Ces dernières années, il a constaté une réduction de "capacité de pêche drastique". Ces boues ont recouvert l'ensemble du canyon de Cassidaigne qui était un poumon nourricier pour le plateau continental. Gérard Carrodano déplore que l'industriel ait fait une demande de dérogation malgré les lois qui condamnent et empêchent tout rejet. Le militant ne manque pas de citer les différents textes: la convention de Barcelone, le traité d'Athènes, la loi sur l'eau, la loi sur les aires marines protégées et les parcs nationaux.

"Un chantage à l'emploi"

Le marin insiste sur le fait que la loi interdit tout rejet solide ou liquide dans le parc national des Calanques. "Le préfet a obéi au gouvernement, il n'a pas hésité à le dire. Madame Royal est tout à fait hostile au rejet", ajoute-t-il. La ministre de l'Ecologie a effectivement désapprouvé ce choix. "Je pense que c'est une mauvaise décision qui est essentiellement suscitée par le chantage à l'emploi", a-t-elle indiqué un peu plus tôt dans la journée.

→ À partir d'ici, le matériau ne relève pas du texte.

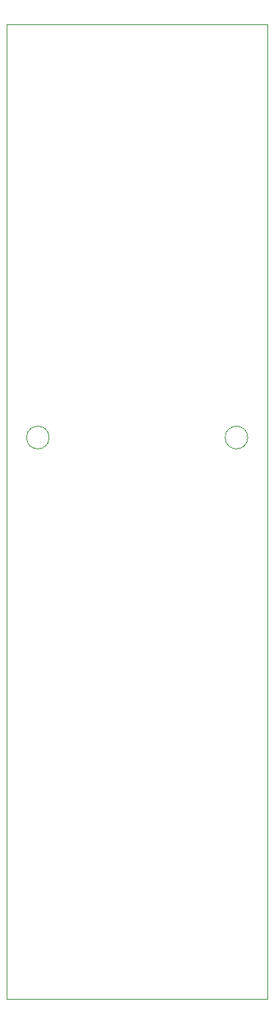
<source format=gbr>
%TF.GenerationSoftware,KiCad,Pcbnew,(6.0.10-0)*%
%TF.CreationDate,2023-02-15T18:47:27+02:00*%
%TF.ProjectId,gtoe,67746f65-2e6b-4696-9361-645f70636258,rev?*%
%TF.SameCoordinates,Original*%
%TF.FileFunction,Profile,NP*%
%FSLAX46Y46*%
G04 Gerber Fmt 4.6, Leading zero omitted, Abs format (unit mm)*
G04 Created by KiCad (PCBNEW (6.0.10-0)) date 2023-02-15 18:47:27*
%MOMM*%
%LPD*%
G01*
G04 APERTURE LIST*
%TA.AperFunction,Profile*%
%ADD10C,0.100000*%
%TD*%
G04 APERTURE END LIST*
D10*
X100000000Y-40000000D02*
X130000000Y-40000000D01*
X130000000Y-40000000D02*
X130000000Y-152000000D01*
X130000000Y-152000000D02*
X100000000Y-152000000D01*
X100000000Y-152000000D02*
X100000000Y-40000000D01*
X104860000Y-87450000D02*
G75*
G03*
X104860000Y-87450000I-1300000J0D01*
G01*
X127750000Y-87450000D02*
G75*
G03*
X127750000Y-87450000I-1300000J0D01*
G01*
M02*

</source>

Le marin précise tout de même que les pêcheurs ne sont pas "les ennemis des gens de Gardanne" où est implantée l'usine. "Nous ne voulons pas qu'il ait des chômeurs. Nous voulons qu'il ait une station d'épuration à 100%", demande-t-il, estimant que l'industriel savait depuis 30 ans qu'il devait s'arrêter en 2015.

"On vous fait une conférence sur le climat et, trois jours après, on autorise un déversement à hauteur de 270 mètres cube par heure, 24 heures sur 24, 364 jours par an avec des composantes qui, à l'énoncé des éléments comme l'arsenic, le titane, etc., donnent froid dans le dos", déplore-t-il.

Des poissons "tout rouge"

Le porte-parole comprend les gens de Gardanne qui "veulent conserver leur emploi" mais "pas les politiques". Il propose de créer des emplois pour épurer. "Aujourd'hui, il est interdit de rejeter dans la mer des produits toxiques. Il n'y en a pas un, il y en a sept qui sont hors norme sanitaire. L'Agence nationale de la sécurité et de la santé a fait des analyses, elles sont accablantes. L'Institut français de recherche pour l'exploitation de la mer (Ifremer) a fait des analyses, elles sont accablantes", s'insurge-t-il.

Le pêcheur explique enfin comment la profession est obligée de s'échapper de sa zone de travail. "Lorsqu'on remonte un poisson qui a touché le fond, il est tout rouge, on n'a pas envie de vendre à nos clients des poissons qui sont souillés par des produits toxiques", se désole-t-il. En revanche, il constate que l'industriel a reçu 15 millions d'euros pour améliorer la qualité de sa filtration. "Les pêcheurs n'ont rien reçu et sont obligés de s'échapper et de 'surintensifier' l'effort de pêche dans les zones où on est obligé d'aller. On n'a pas le droit de changer le moteur de nos bateaux mais il faut qu'on s'échappe de plus en plus loin", regrette-t-il.